Transformer training not starting

I recently installed openNMT using pip (Python 3.7.4, Pytorch 1.2.0). I’m trying to train a transformer, but openNMT seems to hang whenever the training gets started (line 81 in train.py, it’s waiting for a PID from the OS).

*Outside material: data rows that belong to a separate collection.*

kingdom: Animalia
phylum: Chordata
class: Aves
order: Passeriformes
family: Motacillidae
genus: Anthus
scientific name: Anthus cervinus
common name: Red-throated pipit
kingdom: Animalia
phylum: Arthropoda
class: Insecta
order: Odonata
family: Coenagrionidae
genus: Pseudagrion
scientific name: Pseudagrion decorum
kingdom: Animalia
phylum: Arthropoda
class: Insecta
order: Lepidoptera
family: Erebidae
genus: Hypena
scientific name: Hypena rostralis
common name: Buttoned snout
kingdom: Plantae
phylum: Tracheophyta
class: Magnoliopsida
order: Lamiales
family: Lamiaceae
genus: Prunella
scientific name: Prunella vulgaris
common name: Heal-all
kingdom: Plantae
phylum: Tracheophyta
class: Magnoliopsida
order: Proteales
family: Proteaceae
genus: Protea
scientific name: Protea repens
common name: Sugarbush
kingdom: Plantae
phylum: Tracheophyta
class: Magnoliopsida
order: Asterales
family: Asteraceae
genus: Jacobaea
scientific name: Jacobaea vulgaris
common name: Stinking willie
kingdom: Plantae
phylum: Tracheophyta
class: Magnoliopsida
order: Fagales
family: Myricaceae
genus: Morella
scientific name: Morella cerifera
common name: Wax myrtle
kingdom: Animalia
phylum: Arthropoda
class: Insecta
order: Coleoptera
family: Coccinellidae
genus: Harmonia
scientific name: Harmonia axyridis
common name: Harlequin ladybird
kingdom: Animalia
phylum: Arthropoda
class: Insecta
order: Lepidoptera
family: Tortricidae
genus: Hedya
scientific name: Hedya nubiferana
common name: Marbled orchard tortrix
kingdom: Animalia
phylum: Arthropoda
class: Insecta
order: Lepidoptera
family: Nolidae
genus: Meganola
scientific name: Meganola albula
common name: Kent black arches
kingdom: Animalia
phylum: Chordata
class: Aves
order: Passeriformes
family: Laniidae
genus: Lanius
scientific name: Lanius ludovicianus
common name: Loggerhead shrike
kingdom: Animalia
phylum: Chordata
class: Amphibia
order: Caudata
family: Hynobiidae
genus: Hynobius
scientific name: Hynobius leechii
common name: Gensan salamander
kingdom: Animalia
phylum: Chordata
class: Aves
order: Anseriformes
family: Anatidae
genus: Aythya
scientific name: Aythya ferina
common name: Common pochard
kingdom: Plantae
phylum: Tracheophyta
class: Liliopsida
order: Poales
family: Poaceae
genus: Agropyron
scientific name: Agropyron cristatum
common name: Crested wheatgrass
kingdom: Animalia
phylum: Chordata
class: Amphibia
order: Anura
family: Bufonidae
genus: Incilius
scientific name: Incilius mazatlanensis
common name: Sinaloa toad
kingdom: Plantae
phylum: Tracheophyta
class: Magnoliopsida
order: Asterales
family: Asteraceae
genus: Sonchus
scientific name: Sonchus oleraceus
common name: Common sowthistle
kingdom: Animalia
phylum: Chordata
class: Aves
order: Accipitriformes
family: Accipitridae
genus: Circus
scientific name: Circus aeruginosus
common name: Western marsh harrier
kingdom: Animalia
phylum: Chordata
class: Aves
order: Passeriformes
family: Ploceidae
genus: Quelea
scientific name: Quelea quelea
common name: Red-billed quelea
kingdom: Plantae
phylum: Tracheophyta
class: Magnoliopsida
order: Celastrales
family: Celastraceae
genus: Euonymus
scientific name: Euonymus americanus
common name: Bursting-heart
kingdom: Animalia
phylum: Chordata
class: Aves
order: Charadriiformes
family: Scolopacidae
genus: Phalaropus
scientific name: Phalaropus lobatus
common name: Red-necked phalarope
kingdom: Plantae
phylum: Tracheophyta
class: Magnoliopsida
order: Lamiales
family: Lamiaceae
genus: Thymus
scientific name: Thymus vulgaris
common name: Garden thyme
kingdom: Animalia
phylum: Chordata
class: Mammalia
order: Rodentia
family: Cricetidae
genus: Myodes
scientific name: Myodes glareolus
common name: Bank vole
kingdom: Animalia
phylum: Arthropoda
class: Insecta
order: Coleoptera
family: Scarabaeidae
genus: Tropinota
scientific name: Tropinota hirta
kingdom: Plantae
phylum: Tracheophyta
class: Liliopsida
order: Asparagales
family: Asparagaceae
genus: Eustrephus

Below is the shell script used to process the data and train the transformer.

    onmt_preprocess -train_src data/en_nso/ennso_parallel.train.en -train_tgt data/en_nso/ennso_parallel.train.nso -valid_src data/en_nso/ennso_parallel.dev.en -valid_tgt data/en_nso/ennso_parallel.dev.nso -save_data data/en_nso/ --share_vocab --src_vocab_size 8000 --tgt_vocab_size 8000 -overwrite

CUDA_VISIBLE_DEVICES=1 python3 train.py -data data/en_nso/ -save_model results \
-layers 4 -rnn_size 512 -word_vec_size 512 -transformer_ff 2048 -heads 4  \
-encoder_type transformer -decoder_type transformer -position_encoding \
-train_steps 200000  -max_generator_batches 2 -dropout 0.1 \
-batch_size 8000 -batch_type tokens -normalization tokens  -accum_count 2 \
-optim adam -adam_beta2 0.998 -decay_method noam -warmup_steps 16000 -learning_rate 2 \
-max_grad_norm 0 -param_init 0  -param_init_glorot \
-label_smoothing 0.1 -valid_steps 10000 -save_checkpoint_steps 10000 \
-world_size 4 -gpu_ranks 0

Below is a screenshot of the error:

read the FAQ here:


if one GPU then world_size 1 gpu_ranks 0
if 4 gpu then world_size 4 gpu_ranks 0 1 2 3